**Listed entries:**
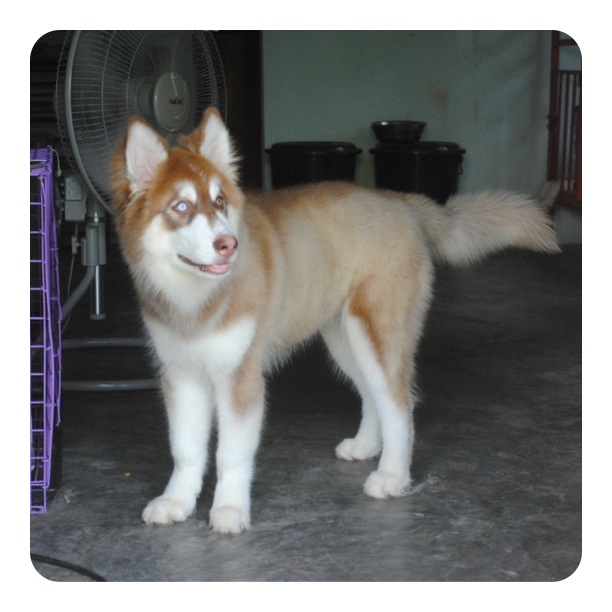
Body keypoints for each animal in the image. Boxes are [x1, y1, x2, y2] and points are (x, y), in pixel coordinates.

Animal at [111, 107, 559, 534]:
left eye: (220, 202)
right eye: (181, 207)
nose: (229, 244)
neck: (196, 300)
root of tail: (400, 199)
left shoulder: (241, 376)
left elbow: (231, 454)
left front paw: (229, 509)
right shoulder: (180, 372)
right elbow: (185, 449)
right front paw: (177, 501)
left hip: (377, 331)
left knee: (400, 403)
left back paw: (392, 476)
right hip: (345, 338)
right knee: (373, 394)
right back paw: (366, 446)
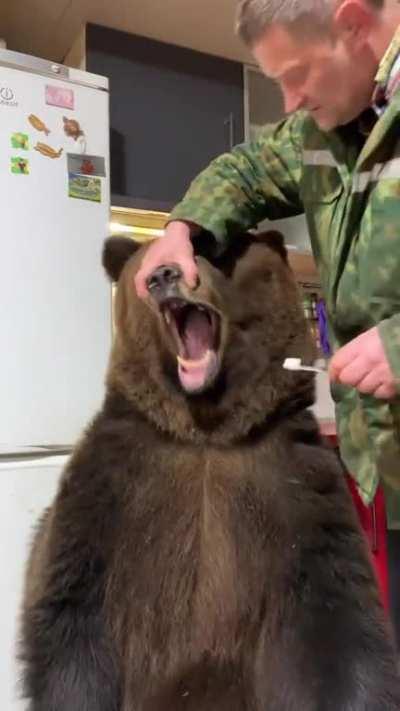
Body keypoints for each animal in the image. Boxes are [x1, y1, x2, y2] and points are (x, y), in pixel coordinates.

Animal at [19, 230, 400, 711]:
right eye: (150, 263)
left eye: (215, 249)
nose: (165, 275)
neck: (207, 431)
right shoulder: (110, 495)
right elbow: (73, 620)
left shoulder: (297, 493)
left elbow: (338, 636)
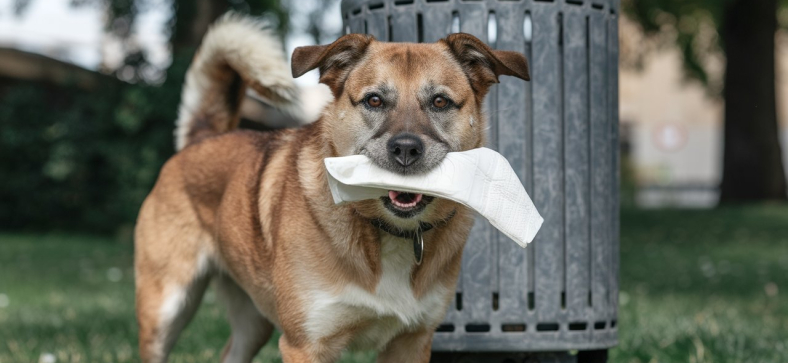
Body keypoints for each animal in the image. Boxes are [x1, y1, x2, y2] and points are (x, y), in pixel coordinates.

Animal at [135, 13, 528, 363]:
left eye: (440, 102)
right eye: (374, 100)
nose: (405, 149)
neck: (387, 234)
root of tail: (200, 140)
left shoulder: (411, 342)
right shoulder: (306, 344)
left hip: (254, 320)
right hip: (166, 311)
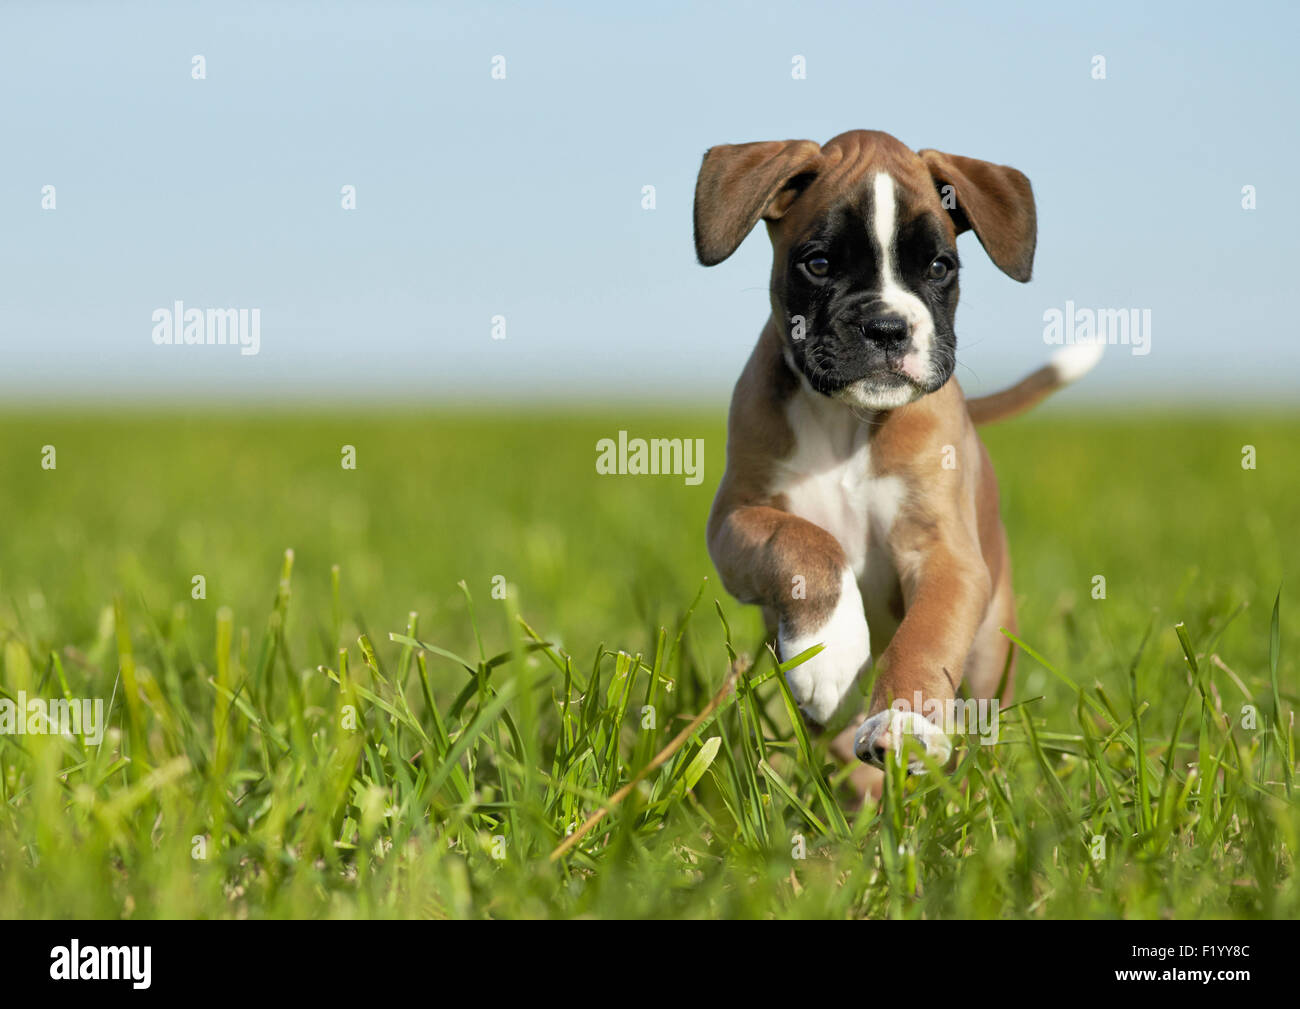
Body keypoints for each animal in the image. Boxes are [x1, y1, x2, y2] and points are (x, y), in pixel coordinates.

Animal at [696, 130, 1102, 774]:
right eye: (818, 264)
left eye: (939, 267)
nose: (887, 328)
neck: (848, 422)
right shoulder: (736, 519)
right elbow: (806, 543)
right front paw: (830, 653)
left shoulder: (946, 558)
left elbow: (925, 637)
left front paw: (904, 722)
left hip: (991, 656)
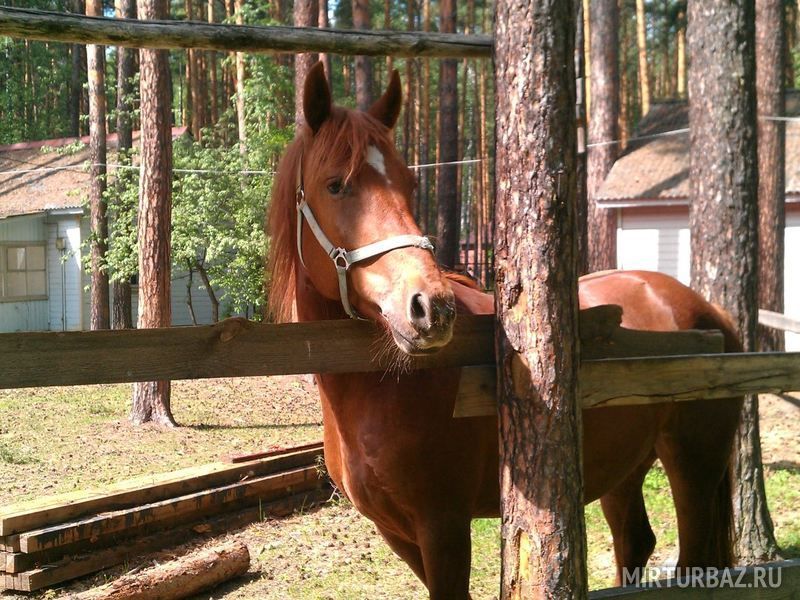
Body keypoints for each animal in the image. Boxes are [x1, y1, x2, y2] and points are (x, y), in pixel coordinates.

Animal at [270, 63, 744, 596]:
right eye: (335, 185)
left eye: (409, 184)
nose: (431, 307)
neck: (376, 391)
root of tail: (710, 312)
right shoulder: (398, 533)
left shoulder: (444, 525)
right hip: (622, 468)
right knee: (635, 542)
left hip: (694, 467)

**Task:**
The complete material, set down exactly and stripped of pictures, is the expected response.

**Problem solution:**
Body keypoints for each animal in the image. Boxes are [x1, y1, x2, y2] and points are (x, y), in pixel coordinates.

Animal at [111, 107, 559, 534]:
left eye: (220, 202)
right eye: (181, 207)
nose: (229, 244)
neck: (196, 300)
root of tail: (400, 199)
left shoulder: (241, 376)
left elbow: (231, 454)
left front paw: (229, 509)
right shoulder: (180, 372)
right elbow: (185, 449)
right front paw: (177, 501)
left hip: (377, 331)
left knee: (400, 403)
left back paw: (392, 476)
right hip: (345, 338)
right knee: (373, 394)
right back paw: (366, 446)
Body keypoints for each animal in the image. Boxes are [x1, y1, x2, y2] and points are (x, y), in pixel coordinates.

Animal at [19, 230, 400, 711]:
right eye: (150, 263)
left eye: (215, 249)
nose: (165, 275)
neck: (207, 431)
right shoulder: (110, 495)
right elbow: (73, 620)
left shoulder: (297, 493)
left elbow: (338, 636)
Body keypoints for each animal in the image. Boxes are [x1, y1, x2, y2] and points are (x, y), in pixel coordinates.

Animal at [135, 13, 528, 363]:
left eye: (440, 102)
right eye: (374, 100)
nose: (405, 149)
neck: (387, 234)
root of tail: (200, 140)
left shoulder: (411, 342)
right shoulder: (306, 344)
left hip: (254, 320)
right hip: (166, 311)
Body keypoints for each animal in the image. Boxes are [x1, y1, x2, y2] and points are (x, y), in pixel coordinates.

Animal at [696, 130, 1102, 774]:
right eye: (818, 264)
left eye: (939, 267)
nose: (887, 328)
neck: (848, 422)
right shoulder: (736, 519)
right elbow: (806, 543)
right front paw: (830, 653)
left shoulder: (946, 558)
left elbow: (925, 637)
left front paw: (904, 722)
left hip: (991, 656)
Body keypoints for each animal in the image. Boxes are [x1, y1, x2, y2] and points are (x, y), in pixel coordinates.

Animal at [270, 63, 744, 596]:
right eye: (335, 185)
left eye: (409, 184)
nose: (431, 307)
neck: (376, 391)
root of tail: (710, 312)
right shoulder: (398, 533)
left shoulder: (444, 525)
right hip: (622, 468)
right knee: (635, 542)
left hip: (694, 467)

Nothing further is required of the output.